So
I'm reading PK's ruminations on champagne last week and this at once
sets me thinking about soda syphons. I mean, in my world, champagne
gets drunk about as often as liquid nitrogen, given our preference
for cheap sparkling knock-offs at anything from half to a third the
price of the serious
stuff
- but, on the other hand, we do get through a huge amount of fizzy
water, so much so that what we spend on bottled
water we very
likely
ought
to save
by drinking from the tap
instead, using
the funds released
thereby to
pay
for
champagne.
Is this a problem? If so, what
to do? Go back a couple of generations and you find an answer in the
form of the soda syphon. My Pa always had a couple stashed in the
drinks cabinet - immense,
heavy
ribbed,
reinforced
glass things supplied by Schweppes (maker's name extravagantly
emblazoned on the side) with proper levers to dispense the contents in a barely-governable torrent.
Part of his
Saturday morning ritual involved
a trip down to the off-licence to
exchange
the spent syphons for full ones. This is what we did, back then: we
got milk, orange juice and fizzy water in glass bottles which were
then recycled by the businesses which owned them. Apart from the
petrol used by my Pa in the drive to the offie (two-and-a-half-mile
round trip) the system was as ecologically sound as hell.
Time
to get back to something approaching this model?

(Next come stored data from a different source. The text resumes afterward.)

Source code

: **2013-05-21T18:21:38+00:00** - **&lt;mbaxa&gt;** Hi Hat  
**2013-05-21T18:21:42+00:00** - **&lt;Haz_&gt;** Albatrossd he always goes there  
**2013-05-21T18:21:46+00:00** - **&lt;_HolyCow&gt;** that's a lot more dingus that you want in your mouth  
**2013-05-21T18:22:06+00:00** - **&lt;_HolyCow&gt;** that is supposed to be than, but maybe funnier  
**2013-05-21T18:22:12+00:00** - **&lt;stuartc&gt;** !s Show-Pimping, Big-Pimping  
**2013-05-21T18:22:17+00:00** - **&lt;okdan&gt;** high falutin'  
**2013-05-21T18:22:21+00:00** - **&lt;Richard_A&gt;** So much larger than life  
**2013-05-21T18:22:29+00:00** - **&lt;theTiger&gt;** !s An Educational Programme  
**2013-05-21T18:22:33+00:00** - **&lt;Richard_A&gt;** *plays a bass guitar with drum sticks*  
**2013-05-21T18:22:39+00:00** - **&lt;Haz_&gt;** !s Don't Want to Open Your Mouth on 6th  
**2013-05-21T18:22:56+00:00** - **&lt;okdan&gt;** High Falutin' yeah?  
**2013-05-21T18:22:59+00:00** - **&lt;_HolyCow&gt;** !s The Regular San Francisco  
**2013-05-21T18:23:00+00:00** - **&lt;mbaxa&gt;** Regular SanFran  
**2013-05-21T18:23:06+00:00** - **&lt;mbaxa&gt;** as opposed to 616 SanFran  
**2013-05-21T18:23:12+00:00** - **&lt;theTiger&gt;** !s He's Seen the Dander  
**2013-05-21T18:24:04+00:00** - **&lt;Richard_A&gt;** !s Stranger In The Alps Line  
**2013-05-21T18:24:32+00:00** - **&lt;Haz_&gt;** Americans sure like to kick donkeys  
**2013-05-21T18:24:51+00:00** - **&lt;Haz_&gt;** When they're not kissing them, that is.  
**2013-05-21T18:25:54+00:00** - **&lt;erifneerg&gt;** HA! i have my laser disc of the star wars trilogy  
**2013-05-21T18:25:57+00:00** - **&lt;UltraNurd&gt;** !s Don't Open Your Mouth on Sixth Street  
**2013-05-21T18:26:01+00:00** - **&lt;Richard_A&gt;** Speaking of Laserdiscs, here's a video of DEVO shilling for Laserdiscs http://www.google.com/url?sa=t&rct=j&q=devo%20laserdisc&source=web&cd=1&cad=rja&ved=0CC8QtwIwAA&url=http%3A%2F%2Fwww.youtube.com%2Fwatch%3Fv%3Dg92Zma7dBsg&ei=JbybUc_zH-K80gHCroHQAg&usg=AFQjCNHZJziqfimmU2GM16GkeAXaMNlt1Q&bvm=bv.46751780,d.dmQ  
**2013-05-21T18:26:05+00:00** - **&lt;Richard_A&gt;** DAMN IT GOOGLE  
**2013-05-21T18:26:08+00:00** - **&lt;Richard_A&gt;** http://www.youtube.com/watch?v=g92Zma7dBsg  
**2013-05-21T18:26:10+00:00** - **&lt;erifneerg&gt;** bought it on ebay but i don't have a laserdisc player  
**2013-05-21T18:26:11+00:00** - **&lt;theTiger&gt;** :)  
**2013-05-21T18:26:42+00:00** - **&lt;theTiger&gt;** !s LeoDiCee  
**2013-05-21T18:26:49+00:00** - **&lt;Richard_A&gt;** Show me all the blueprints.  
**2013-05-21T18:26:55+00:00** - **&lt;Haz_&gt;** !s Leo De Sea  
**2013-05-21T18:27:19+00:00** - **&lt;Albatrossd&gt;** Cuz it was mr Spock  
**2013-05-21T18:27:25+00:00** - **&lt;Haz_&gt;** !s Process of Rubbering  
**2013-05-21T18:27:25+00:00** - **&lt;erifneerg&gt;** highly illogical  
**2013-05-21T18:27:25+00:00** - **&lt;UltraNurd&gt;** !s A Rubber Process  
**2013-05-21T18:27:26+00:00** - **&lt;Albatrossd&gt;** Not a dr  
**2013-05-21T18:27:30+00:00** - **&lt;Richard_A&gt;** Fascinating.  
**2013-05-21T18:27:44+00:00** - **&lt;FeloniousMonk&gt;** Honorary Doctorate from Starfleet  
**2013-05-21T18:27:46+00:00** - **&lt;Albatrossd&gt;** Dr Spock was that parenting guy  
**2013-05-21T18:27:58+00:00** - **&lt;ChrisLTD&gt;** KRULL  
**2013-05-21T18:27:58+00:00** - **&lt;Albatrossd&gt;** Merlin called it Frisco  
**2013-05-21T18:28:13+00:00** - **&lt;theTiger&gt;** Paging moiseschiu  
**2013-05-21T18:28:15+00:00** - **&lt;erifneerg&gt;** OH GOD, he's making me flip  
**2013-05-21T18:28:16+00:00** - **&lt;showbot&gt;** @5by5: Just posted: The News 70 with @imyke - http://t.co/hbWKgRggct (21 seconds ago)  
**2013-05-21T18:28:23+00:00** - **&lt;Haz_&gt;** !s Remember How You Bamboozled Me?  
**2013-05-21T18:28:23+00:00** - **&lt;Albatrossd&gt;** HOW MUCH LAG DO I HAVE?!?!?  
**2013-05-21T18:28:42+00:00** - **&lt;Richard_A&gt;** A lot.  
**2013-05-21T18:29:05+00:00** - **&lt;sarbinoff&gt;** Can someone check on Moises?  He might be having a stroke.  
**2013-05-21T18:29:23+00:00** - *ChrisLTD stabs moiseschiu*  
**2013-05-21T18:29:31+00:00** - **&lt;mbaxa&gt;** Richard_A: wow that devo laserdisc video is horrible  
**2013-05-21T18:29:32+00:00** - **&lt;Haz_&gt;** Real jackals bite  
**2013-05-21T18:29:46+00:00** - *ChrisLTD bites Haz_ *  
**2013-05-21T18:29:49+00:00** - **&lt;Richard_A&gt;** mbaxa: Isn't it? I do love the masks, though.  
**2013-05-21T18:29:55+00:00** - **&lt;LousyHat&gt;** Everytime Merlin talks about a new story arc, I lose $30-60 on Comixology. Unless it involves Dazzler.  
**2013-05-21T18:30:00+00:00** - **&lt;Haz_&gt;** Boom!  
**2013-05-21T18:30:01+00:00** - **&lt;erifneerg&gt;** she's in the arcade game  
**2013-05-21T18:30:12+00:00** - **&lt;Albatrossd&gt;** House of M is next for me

Given
that Schweppes, as far as I'm aware, don't do the refillable syphons
any more, what about getting
a fizzy water maker? There's millions out there: I mean, this thing
from Grohe, I'm not making it up, a built-in sparkling
water
chiller/dispenser;
or this, at just over one-thirtieth of the cost of the Grohe and
resembling the soda syphons we all know and respect; and, of course, everything
in between. Why
not buy
something affordable and effective and present it as a fait
accompli
to my wife?
And put an end to financial ruin as well as all those planet-killing plastic empties?
Immediately,
however, I can think of
three
objections. First, the business of making some sparkling water as
opposed to opening a bottle involves a pitiful amount of labour, all
things considered, but I am also pitifully lazy,
so no.
Secondly - and I burn with shame to admit it - in the days when my Pa
was tending
his Schweppes bottles, there was a tacit understanding in our house
that it was somehow slightly common to use Sparklets-type DIY soda
syphons. I never really found out why
it was common - maybe it was the hint of manual labour involved instead of
getting a paid underling to do
the dirty work; maybe it was the jazzy brushed steel exterior of the
Sparklets bottle, turning the sitting-room chimerically into the guest
lounge of a businessman's hotel somewhere around Hounslow,
which did the damage
- either way, I never knew. But the prejudice lingers. I
just
can't treat the things with any degree of conviction.
But
third - and more significant than either of these - is London's
tapwater. I mean, I love London's tapwater, it's a great water for
all everyday use, especially washing the car or having a bath in, but
it does taste like a swimming pool. The thought of carbonating it
before chucking it into the evening whisky makes my gorge
rise. That's why we spend something equivalent to the revenue of a county
the size of Hampshire
on the ready-made embottled sort. And the idea that we might buy
sweet-tasting still water, in bottles, just to carbonate it ourselves
makes no sense because (a) there's no real ecological or cost benefit, given
the number of plastic bottles we'd be consuming and (b) we can't be
arsed (see above).
All that said, I can see a day coming, fairly soon, when, in order to get
a fresh bottle of sparkling water we will first have to present an
empty, used one (probably made of glass) as a key. Same for marmalade,
window cleaner and aftershave, and why not? That, or a return to the
old days of milk deliveries, but with a float tinkling around with
Perrier, San Pellegrino and Badoit, dropping it off at the front door
in exchange for the empties. Which, now I think about it, sounds so
London middle-class it's not even funny.